Directive:
Copy the text of every item below word for word, leaving out the pictures.

····················

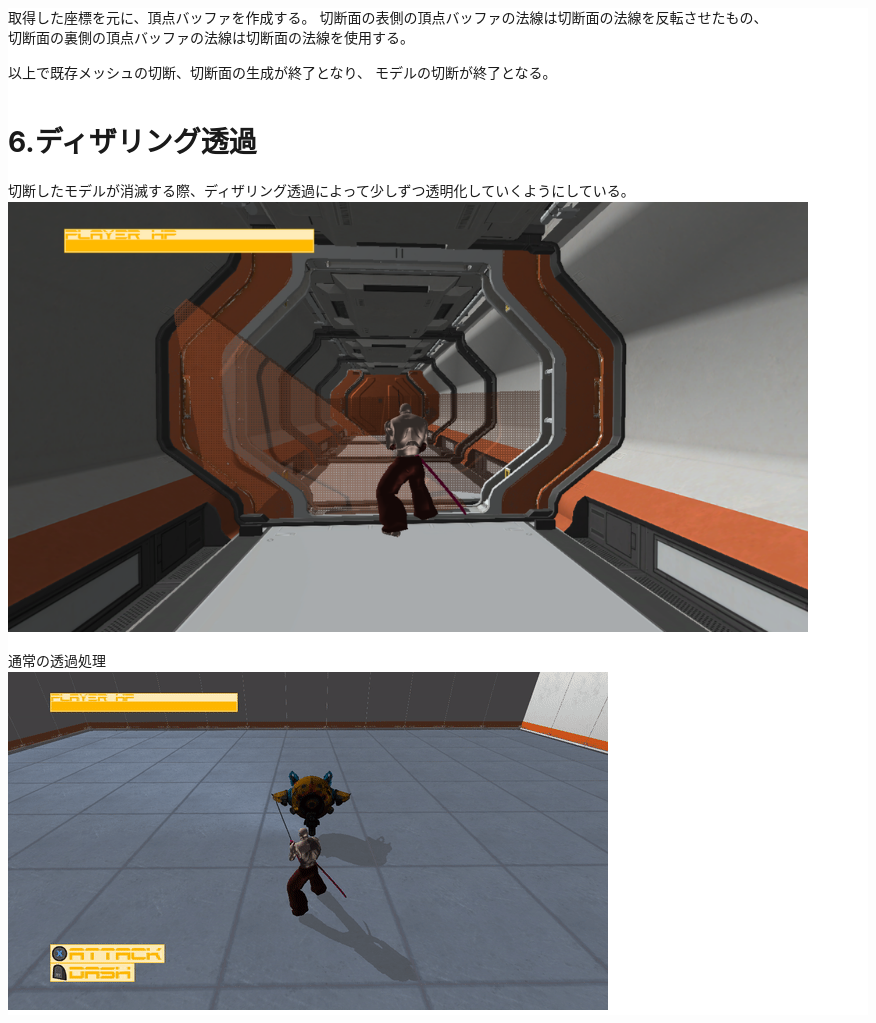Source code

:取得した座標を元に、頂点バッファを作成する。
切断面の表側の頂点バッファの法線は切断面の法線を反転させたもの、  
切断面の裏側の頂点バッファの法線は切断面の法線を使用する。

以上で既存メッシュの切断、切断面の生成が終了となり、
モデルの切断が終了となる。

<a id="dithering"></a>
# **6.ディザリング透過**  

切断したモデルが消滅する際、ディザリング透過によって少しずつ透明化していくようにしている。  
<img src="Pictures/DoorDithering.png" width="800">   

<iframe width="560" height="315" src="https://www.youtube.com/embed/FzM-ni0sLRE" title="YouTube video player" frameborder="0" allow="accelerometer; autoplay; clipboard-write; encrypted-media; gyroscope; picture-in-picture" allowfullscreen></iframe>  

通常の透過処理  
<img src="Pictures/Transparent.gif" width="600">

····················

Solution to this task:
Source code

:取得した座標を元に、頂点バッファを作成する。
切断面の表側の頂点バッファの法線は切断面の法線を反転させたもの、  
切断面の裏側の頂点バッファの法線は切断面の法線を使用する。

以上で既存メッシュの切断、切断面の生成が終了となり、
モデルの切断が終了となる。

<a id="dithering"></a>
# **6.ディザリング透過**  

切断したモデルが消滅する際、ディザリング透過によって少しずつ透明化していくようにしている。  
<img src="Pictures/DoorDithering.png" width="800">   

<iframe width="560" height="315" src="https://www.youtube.com/embed/FzM-ni0sLRE" title="YouTube video player" frameborder="0" allow="accelerometer; autoplay; clipboard-write; encrypted-media; gyroscope; picture-in-picture" allowfullscreen></iframe>  

通常の透過処理  
<img src="Pictures/Transparent.gif" width="600">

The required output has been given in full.